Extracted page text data
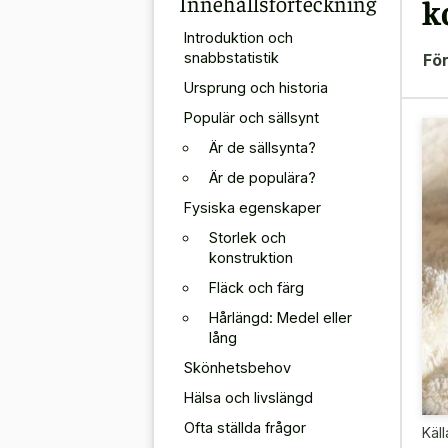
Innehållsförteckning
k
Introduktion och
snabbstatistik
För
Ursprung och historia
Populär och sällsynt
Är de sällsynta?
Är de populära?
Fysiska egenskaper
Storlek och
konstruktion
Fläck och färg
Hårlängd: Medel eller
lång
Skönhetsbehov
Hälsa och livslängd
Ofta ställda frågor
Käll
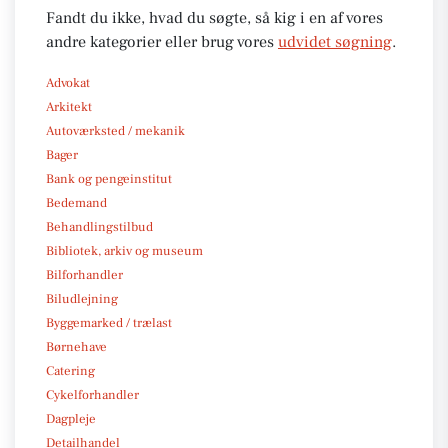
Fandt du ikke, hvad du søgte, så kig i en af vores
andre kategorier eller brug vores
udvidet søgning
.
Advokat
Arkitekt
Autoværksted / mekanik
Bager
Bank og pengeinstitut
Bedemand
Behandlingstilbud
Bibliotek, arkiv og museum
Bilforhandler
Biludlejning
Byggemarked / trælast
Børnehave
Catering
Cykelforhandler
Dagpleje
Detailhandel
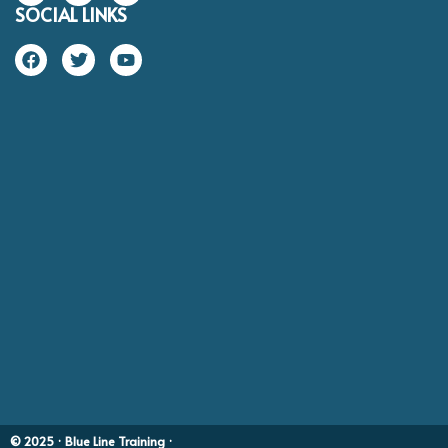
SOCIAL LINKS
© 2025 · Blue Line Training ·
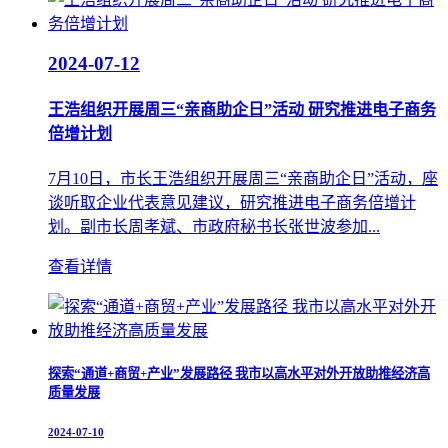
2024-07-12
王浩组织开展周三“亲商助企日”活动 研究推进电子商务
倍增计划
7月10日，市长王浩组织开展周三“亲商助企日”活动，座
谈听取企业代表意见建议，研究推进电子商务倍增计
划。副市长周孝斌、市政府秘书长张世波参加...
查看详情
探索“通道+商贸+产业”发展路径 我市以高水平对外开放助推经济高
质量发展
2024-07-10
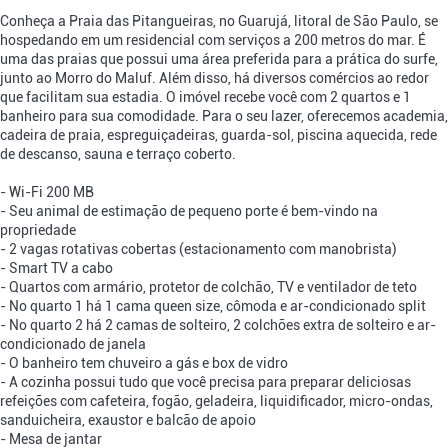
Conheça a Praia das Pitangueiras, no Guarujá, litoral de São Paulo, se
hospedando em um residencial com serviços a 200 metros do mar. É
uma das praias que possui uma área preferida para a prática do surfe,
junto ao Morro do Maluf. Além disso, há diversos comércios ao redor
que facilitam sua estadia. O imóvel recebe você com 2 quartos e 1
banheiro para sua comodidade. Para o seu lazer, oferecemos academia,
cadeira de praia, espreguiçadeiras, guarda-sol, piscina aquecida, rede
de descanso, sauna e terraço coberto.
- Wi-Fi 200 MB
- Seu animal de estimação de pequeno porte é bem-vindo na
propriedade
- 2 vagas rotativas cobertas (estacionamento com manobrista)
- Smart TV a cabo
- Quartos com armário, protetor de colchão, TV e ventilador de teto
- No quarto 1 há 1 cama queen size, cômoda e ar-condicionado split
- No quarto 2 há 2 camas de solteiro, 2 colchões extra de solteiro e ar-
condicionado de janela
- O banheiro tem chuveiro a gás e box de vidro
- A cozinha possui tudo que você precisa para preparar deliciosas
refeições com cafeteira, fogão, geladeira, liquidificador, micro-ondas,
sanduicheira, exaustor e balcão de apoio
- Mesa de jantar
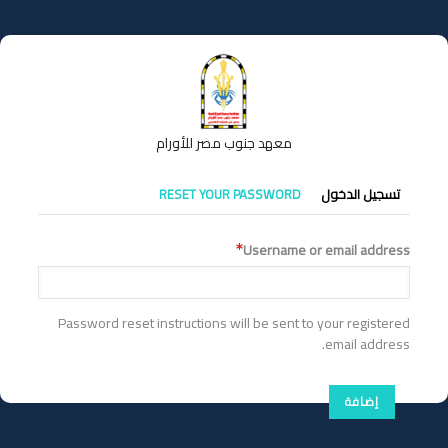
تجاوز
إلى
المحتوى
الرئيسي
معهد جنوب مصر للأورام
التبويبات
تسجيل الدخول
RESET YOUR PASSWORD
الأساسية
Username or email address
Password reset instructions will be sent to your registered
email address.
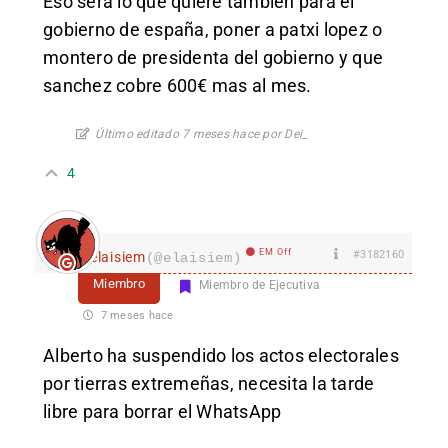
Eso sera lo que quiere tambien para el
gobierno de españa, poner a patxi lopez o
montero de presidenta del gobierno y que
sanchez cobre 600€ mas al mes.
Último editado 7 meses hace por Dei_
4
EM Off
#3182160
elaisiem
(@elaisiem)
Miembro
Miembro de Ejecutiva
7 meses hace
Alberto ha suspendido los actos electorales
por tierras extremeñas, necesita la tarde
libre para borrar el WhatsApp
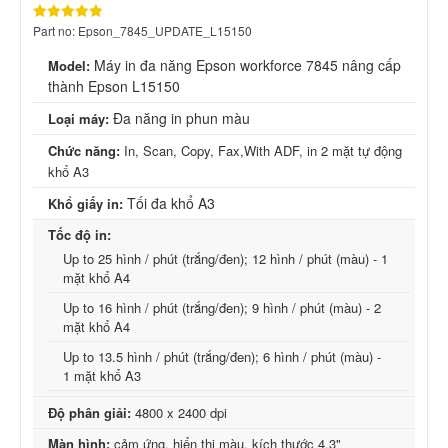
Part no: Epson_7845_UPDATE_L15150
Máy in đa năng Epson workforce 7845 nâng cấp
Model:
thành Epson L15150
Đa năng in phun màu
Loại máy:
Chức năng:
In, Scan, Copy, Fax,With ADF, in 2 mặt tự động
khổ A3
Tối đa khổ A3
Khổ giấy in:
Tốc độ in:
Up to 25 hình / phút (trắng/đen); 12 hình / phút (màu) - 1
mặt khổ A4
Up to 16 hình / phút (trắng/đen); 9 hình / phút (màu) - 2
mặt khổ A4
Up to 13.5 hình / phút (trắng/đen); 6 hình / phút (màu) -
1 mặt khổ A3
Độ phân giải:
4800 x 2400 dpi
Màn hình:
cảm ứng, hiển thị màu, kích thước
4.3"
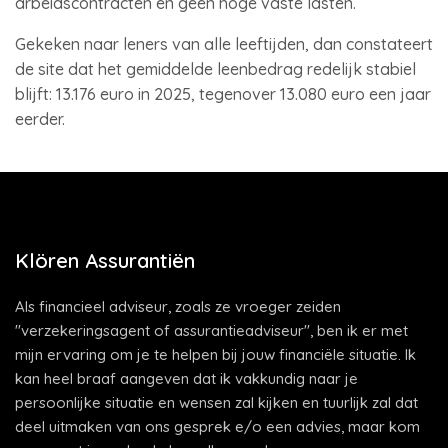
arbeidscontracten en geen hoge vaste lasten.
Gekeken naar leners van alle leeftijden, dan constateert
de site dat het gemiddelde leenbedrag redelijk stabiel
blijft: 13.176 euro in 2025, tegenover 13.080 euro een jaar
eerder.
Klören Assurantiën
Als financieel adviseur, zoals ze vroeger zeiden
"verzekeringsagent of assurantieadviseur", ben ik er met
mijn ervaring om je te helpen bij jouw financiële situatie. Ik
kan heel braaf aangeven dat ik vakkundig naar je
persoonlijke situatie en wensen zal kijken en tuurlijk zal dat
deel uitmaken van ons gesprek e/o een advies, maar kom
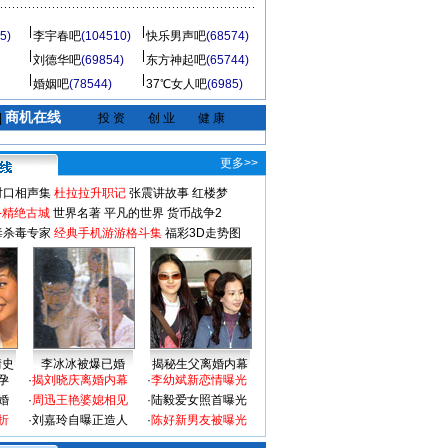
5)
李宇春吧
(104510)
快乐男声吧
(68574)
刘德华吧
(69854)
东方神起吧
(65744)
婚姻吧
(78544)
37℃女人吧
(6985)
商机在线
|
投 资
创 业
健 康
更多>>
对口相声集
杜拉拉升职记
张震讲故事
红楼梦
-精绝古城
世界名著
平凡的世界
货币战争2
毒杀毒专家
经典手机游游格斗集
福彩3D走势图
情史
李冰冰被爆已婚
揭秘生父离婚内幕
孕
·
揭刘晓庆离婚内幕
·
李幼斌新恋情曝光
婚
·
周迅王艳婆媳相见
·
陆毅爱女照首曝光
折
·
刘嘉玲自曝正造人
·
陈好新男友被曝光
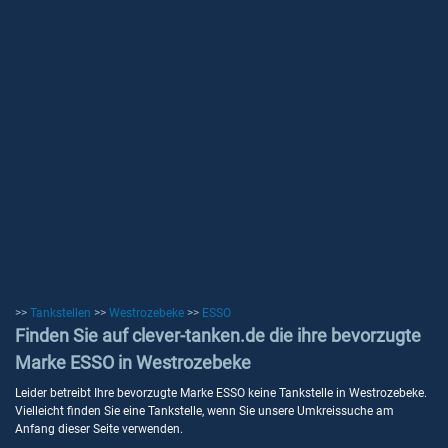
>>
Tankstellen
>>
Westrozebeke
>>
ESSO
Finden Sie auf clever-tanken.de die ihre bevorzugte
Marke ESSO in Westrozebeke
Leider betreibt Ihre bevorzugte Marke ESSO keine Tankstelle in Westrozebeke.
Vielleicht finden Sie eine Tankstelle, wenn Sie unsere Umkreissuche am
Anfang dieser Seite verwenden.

Work to complete - Change "Bager" to "Konditor" in everything from the first of the lines above down to the line containing "Line Training ·", and give that stretch back with nothing else altered. Leave the pictures out of your answer.

Output -
Innehållsförteckning
k
Introduktion och
snabbstatistik
För
Ursprung och historia
Populär och sällsynt
Är de sällsynta?
Är de populära?
Fysiska egenskaper
Storlek och
konstruktion
Fläck och färg
Hårlängd: Medel eller
lång
Skönhetsbehov
Hälsa och livslängd
Ofta ställda frågor
Käll
Fandt du ikke, hvad du søgte, så kig i en af vores
andre kategorier eller brug vores
udvidet søgning
.
Advokat
Arkitekt
Autoværksted / mekanik
Konditor
Bank og pengeinstitut
Bedemand
Behandlingstilbud
Bibliotek, arkiv og museum
Bilforhandler
Biludlejning
Byggemarked / trælast
Børnehave
Catering
Cykelforhandler
Dagpleje
Detailhandel
SOCIAL LINKS
© 2025 · Blue Line Training ·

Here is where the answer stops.